In a later meeting, after the change in Iraq, Karim met Assad several times.

On one occasion, Karim recalls conveying Talabani’s greetings and concerns about armed fighters moving into Iraq and the dangers this posed to both Iraq and possibly Syria.

“We have deployed large forces to secure the borders, but what can we do? There are tribes and smugglers,” Assad complained about the situation.

“I told President Assad that as Fakhri Karim, I couldn’t share with the Americans what I know. I assured him that terrorists enter Iraq from a specific location I’m familiar with, not from all borders,” Karim recounted to Asharq Al-Awsat.

“I also noted that Syria tightly controls its airspace, shooting down any foreign aircraft,” he added.

Assad then responded to Karim and said: “We’re prepared, let us know what we can do.”

In reality, Damascus was worried because there were reports suggesting that Syria’s Baath regime could be the next target for the US army at its borders. Additionally, Damascus was concerned about the sectarian divisions—Shiite, Sunni, and Kurdish—in dealing with Iraq and the potential impact on Syria.

Repairing Kurdish Relations

Karim has spent years working on repairing the relationship between Kurdish leaders Talabani and Masoud Barzani.

This history began with the split that gave rise to the ‘Patriotic Union of Kurdistan’ from the ‘Kurdistan Democratic Party.’

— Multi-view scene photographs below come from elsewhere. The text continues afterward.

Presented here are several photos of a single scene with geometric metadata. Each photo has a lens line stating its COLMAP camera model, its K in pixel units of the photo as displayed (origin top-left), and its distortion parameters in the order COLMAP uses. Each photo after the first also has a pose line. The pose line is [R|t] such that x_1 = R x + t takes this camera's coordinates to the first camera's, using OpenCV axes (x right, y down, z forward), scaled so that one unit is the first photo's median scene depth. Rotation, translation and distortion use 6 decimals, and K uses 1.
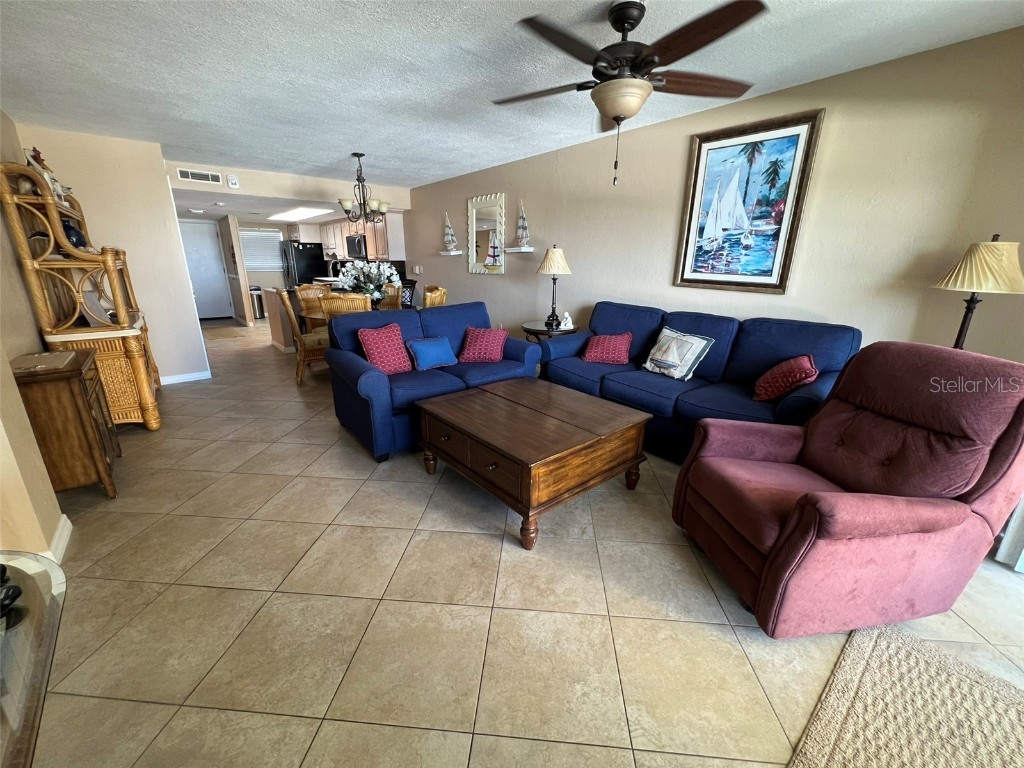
lens RADIAL K [[411.4, 0, 513.1], [0, 411.4, 387.4], [0, 0, 1]] dist [-0.002223, 0.000027]
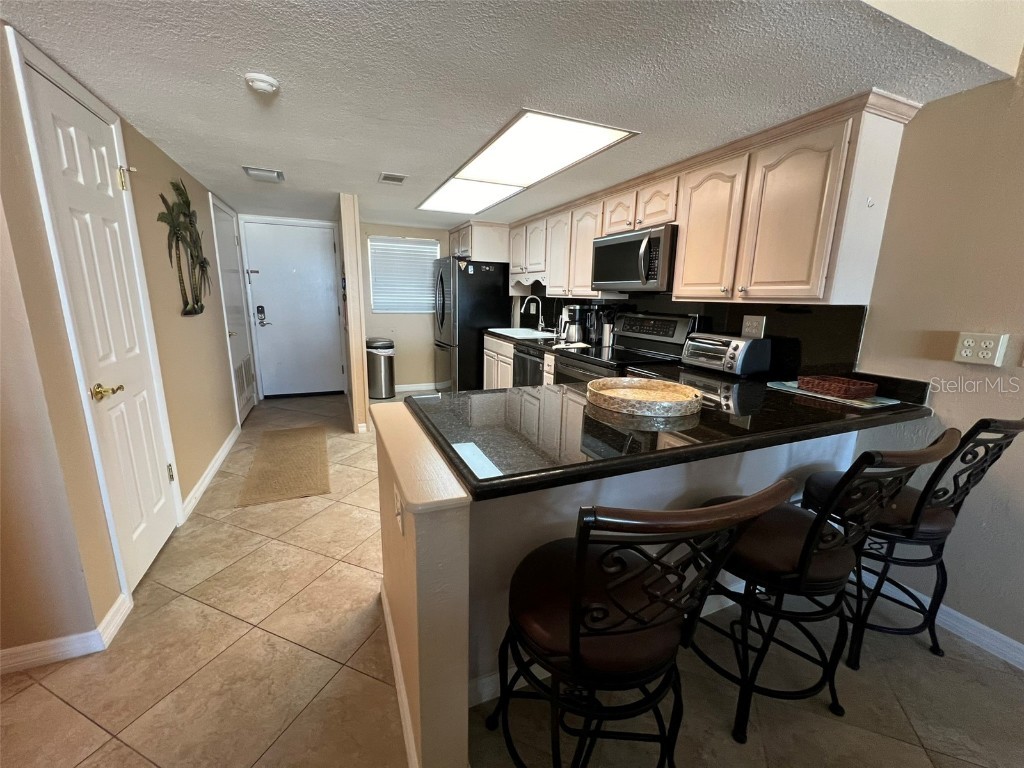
lens RADIAL K [[411.4, 0, 510.4], [0, 411.4, 383.8], [0, 0, 1]] dist [-0.002223, 0.000027]
pose [[0.956067, 0.073090, -0.283892, -0.316361], [-0.096670, 0.992856, -0.069940, -0.170427], [0.276751, 0.094312, 0.956302, 0.540806]]
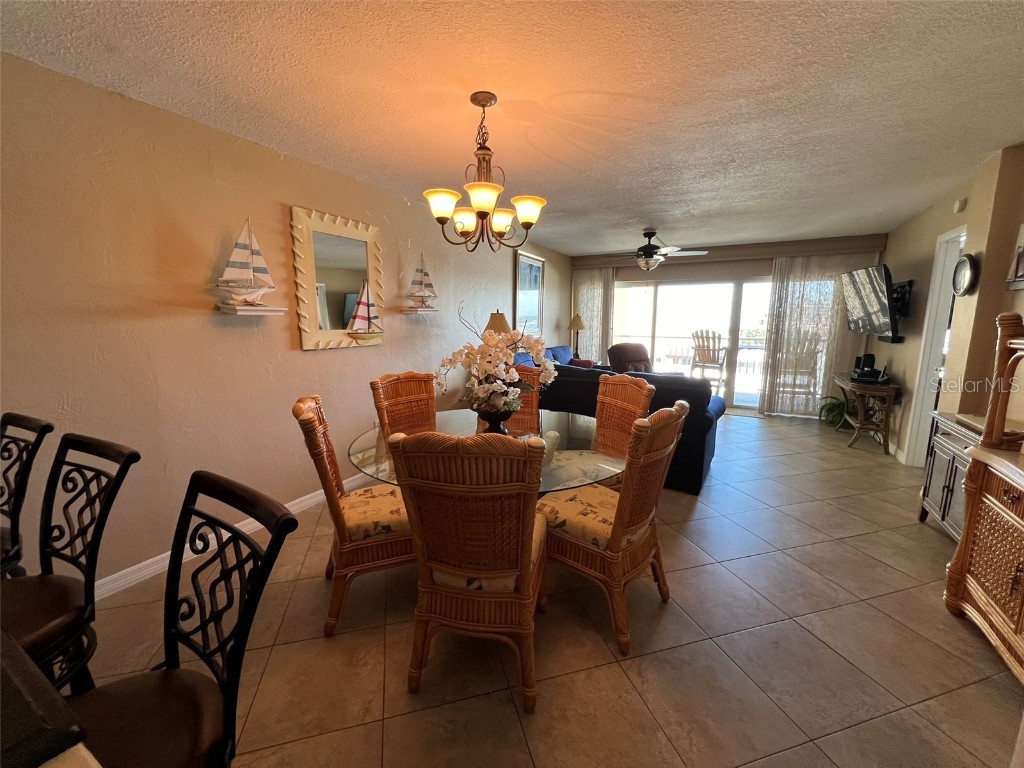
lens RADIAL K [[411.4, 0, 513.4], [0, 411.4, 382.1], [0, 0, 1]] dist [-0.002223, 0.000027]
pose [[-0.357172, -0.151463, 0.921676, -0.414856], [0.266542, 0.929206, 0.255992, -0.190764], [-0.895200, 0.337098, -0.291515, 0.588250]]
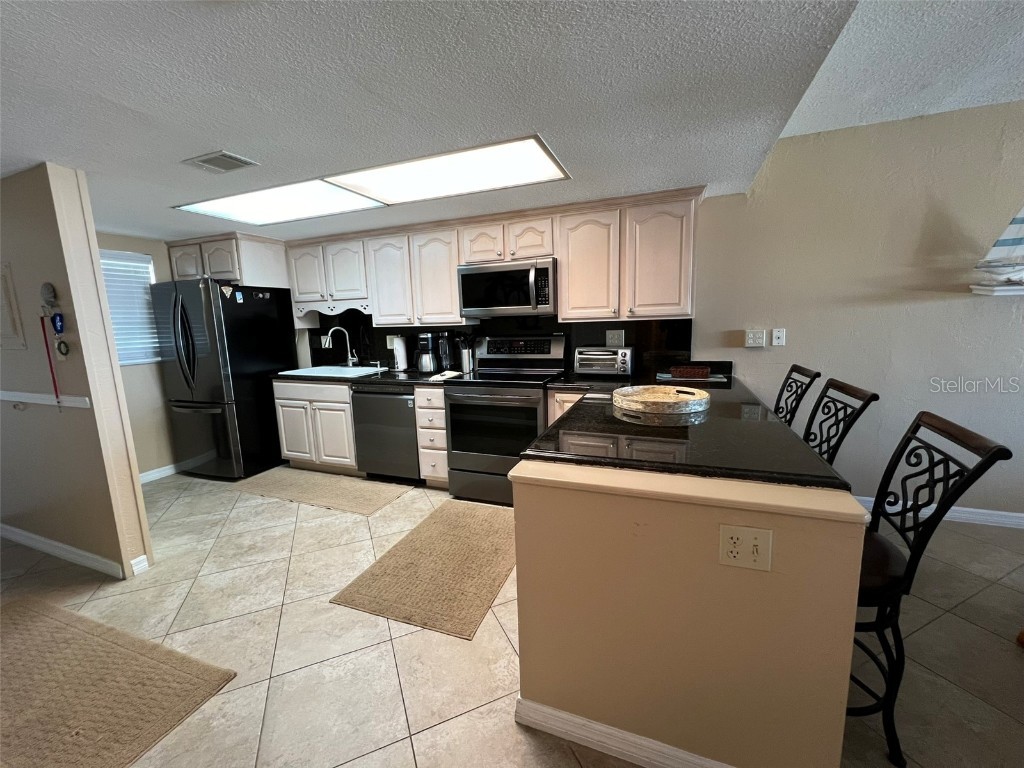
lens RADIAL K [[411.4, 0, 507.1], [0, 411.4, 383.4], [0, 0, 1]] dist [-0.002223, 0.000027]
pose [[0.880928, -0.108256, 0.460702, -0.487609], [0.172834, 0.979837, -0.100240, -0.184115], [-0.440561, 0.167930, 0.881876, 0.573619]]
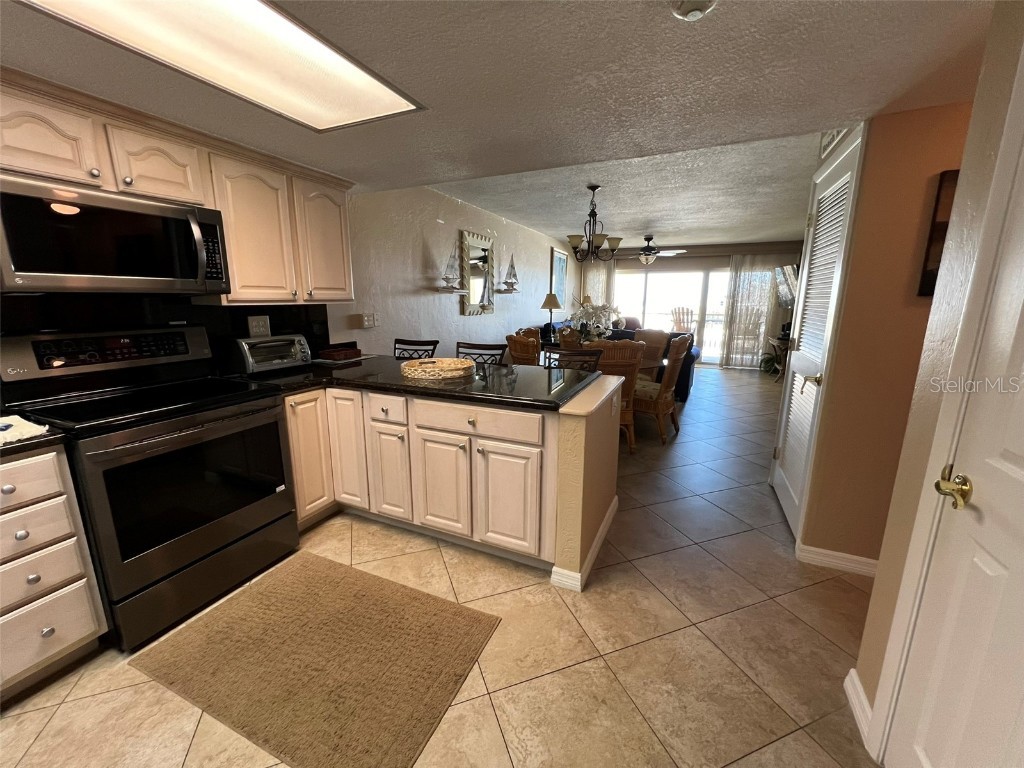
lens RADIAL K [[411.4, 0, 514.2], [0, 411.4, 383.5], [0, 0, 1]] dist [-0.002223, 0.000027]
pose [[-0.429969, -0.190956, 0.882419, -0.579204], [0.254588, 0.912070, 0.321424, -0.250370], [-0.866205, 0.362856, -0.343546, 0.790677]]
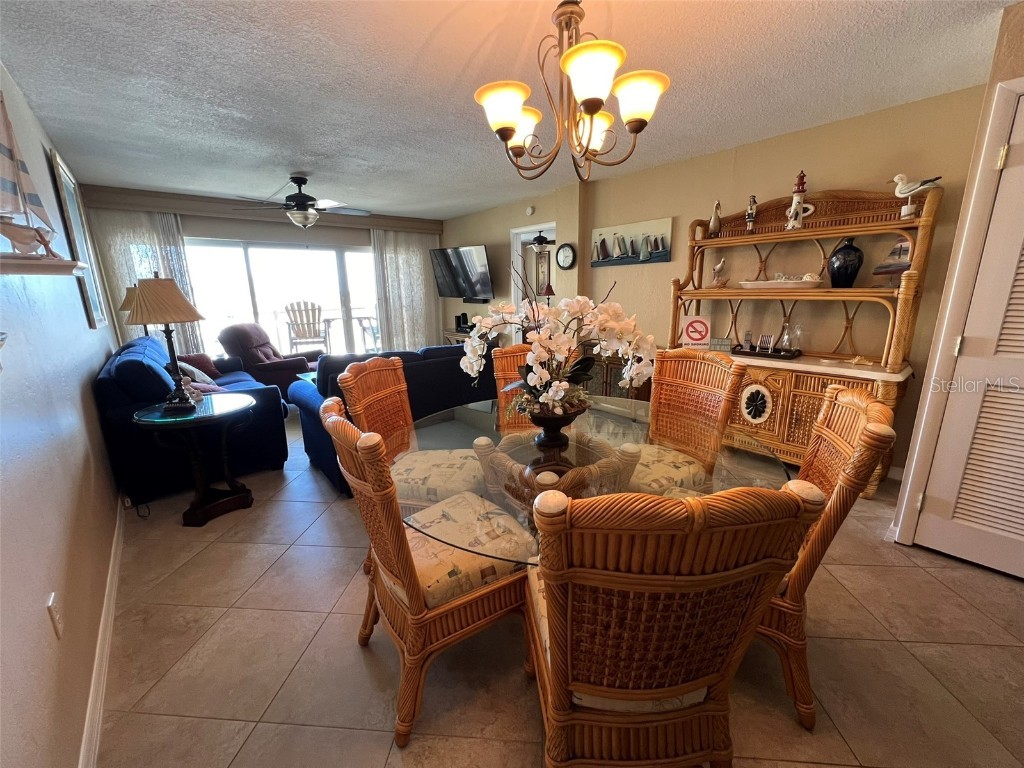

Despite bloody conflicts and external meddling, Karim believes Kurdish leaders unify in the face of danger to their people and region, a pattern he expects to continue.

Karim believes that the Kurdish leadership, symbolized by Masoud Barzani and Jalal Talabani, made a big mistake at the beginning by focusing only on regional issues, ignoring Baghdad’s affairs.

He thinks they should have aimed for a federal democratic system that respects citizenship rights.

Karim pointed out that without a unified Iraq, the region’s rights would be uncertain. He also criticized the Shiite-Kurdish alliance, which he sees as odd.

Additionally, he mentioned mistakes in failing to unify regional institutions and increasing corruption, with party interests often trumping competence in appointments.

Asked about the personal bond between Talabani and Barzani, Karim said: “Both have moved past their tough history, but they haven’t done enough for the future.”

“I want to highlight an act by Barzani that shows his character. When Talabani was sick, Barzani made it clear to anyone thinking of harming Talabani or his family that there would be consequences,” he revealed.

“This isn’t hearsay, it’s firsthand,” affirmed Karim.

“Barzani also refused to discuss the presidency or a successor during Talabani’s illness. I personally organized a gathering for Talabani’s family, where Barzani reassured them, ‘I’m here for you, I’m family.’ His words moved everyone, showing a strong emotional connection,” he added.

When asked about Barzani’s character, Karim said: “He's been a long-time friend, and our relationship has been politically aligned and personally warm from the start.”

“I see him as a loyal friend, and he's shown that loyalty on multiple occasions. He’s smart, decisive, and listens carefully, often changing his mind after thorough consideration,” he noted.

“Once Barzani commits to something, he finds it hard to go back on his word. There was a moment during negotiations with Saddam Hussein when he stood firm despite my advice to reconsider,” recalled Karim.

Regarding the aftermath of the independence referendum, Karim believes that the negative turn in the political landscape began during Nouri al-Maliki’s tenure.

Al-Maliki’s attempts to shift alliances and his refusal to compromise exacerbated tensions.

The referendum itself wasn’t the problem; rather, it was exploited by some to punish the Kurdistan Region.

However, Karim emphasized that holding referendums is a citizen’s right, and the purpose of the Kurdistan referendum was to affirm this right, not to declare independence.